Which lines hold the word "number"? Copy each of them from the material.

The records below:

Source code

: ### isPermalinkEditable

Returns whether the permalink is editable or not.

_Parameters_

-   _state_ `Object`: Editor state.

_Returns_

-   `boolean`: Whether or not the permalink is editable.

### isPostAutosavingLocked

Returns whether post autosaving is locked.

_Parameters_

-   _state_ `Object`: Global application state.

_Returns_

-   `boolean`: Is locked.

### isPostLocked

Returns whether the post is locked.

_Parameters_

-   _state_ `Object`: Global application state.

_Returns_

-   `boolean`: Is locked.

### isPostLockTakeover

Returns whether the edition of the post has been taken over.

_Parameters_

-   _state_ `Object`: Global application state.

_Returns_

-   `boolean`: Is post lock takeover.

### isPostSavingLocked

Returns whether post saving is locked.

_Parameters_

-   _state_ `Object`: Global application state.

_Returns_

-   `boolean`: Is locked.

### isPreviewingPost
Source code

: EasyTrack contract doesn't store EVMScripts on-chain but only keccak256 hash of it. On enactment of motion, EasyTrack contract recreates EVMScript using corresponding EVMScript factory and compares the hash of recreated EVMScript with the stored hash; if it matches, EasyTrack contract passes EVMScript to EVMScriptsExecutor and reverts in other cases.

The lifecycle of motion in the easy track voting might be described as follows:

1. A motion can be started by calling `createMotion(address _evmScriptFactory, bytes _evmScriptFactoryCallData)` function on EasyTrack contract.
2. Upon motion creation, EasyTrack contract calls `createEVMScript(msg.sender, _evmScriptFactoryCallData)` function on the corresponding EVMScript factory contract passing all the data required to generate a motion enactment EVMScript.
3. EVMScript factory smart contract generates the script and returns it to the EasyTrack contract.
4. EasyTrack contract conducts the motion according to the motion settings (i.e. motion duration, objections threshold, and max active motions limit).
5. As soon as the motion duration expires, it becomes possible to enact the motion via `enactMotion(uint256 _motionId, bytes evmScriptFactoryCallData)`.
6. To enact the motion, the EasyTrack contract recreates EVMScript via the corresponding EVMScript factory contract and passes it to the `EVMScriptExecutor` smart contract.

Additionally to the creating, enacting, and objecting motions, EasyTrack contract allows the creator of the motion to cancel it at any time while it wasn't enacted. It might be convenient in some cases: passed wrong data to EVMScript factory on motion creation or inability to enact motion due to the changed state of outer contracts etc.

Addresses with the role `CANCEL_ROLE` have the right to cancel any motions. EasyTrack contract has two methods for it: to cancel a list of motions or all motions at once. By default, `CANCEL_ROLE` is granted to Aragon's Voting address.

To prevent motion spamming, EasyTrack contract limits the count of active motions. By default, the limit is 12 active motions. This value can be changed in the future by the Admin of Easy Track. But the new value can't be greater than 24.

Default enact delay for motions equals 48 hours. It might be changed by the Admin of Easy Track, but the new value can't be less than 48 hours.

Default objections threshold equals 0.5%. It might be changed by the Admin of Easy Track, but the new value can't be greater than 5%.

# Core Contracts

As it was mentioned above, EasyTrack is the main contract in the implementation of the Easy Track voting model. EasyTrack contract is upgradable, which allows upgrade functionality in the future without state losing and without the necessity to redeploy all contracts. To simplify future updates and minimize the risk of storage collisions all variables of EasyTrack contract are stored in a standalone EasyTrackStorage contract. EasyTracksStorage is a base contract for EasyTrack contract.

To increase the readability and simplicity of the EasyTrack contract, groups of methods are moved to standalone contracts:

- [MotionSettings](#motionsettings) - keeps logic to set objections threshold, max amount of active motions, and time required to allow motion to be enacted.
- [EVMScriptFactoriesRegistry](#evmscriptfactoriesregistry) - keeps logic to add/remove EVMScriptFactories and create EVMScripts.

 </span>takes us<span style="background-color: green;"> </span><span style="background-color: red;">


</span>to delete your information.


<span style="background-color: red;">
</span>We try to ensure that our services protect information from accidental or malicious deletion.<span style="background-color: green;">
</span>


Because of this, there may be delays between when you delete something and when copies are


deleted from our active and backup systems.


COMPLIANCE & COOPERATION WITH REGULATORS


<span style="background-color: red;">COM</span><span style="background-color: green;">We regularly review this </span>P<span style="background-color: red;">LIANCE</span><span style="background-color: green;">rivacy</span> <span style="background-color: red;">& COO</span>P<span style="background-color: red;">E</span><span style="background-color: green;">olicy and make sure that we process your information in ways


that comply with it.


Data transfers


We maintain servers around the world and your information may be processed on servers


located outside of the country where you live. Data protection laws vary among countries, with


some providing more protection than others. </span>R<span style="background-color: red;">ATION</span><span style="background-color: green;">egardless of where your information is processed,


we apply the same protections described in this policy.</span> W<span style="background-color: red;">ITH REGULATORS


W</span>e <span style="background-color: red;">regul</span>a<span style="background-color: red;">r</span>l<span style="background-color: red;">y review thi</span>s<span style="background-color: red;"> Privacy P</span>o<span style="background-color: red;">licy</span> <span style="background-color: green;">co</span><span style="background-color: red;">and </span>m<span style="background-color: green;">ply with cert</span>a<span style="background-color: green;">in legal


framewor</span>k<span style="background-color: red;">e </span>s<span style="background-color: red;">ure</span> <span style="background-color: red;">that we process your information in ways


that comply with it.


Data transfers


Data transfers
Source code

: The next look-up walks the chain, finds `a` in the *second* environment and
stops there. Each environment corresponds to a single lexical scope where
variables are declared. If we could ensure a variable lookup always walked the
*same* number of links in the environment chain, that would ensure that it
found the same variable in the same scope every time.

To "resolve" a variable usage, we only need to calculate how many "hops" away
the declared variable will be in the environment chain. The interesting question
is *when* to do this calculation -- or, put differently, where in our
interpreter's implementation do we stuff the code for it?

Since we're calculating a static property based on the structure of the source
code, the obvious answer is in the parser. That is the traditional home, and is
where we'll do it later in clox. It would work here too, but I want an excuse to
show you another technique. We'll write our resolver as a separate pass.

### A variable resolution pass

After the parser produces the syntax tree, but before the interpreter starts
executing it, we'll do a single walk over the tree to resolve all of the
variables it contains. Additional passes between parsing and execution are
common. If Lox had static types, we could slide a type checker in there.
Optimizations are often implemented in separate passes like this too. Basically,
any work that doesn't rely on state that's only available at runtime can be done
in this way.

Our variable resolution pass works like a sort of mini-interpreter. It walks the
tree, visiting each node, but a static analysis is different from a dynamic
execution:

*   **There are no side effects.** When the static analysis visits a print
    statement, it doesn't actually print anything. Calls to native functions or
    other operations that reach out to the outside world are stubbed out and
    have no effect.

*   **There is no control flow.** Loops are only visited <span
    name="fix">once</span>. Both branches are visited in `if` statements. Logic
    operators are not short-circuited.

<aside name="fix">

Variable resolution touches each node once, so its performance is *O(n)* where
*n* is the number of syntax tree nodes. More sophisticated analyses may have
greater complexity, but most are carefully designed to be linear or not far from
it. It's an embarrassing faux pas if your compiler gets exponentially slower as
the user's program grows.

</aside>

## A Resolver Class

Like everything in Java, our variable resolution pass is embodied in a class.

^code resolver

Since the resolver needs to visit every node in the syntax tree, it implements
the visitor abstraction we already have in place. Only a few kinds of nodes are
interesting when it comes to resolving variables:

End of The records.

• **Response area**
*same* number of links in the environment chain, that would ensure that it
*n* is the number of syntax tree nodes. More sophisticated analyses may have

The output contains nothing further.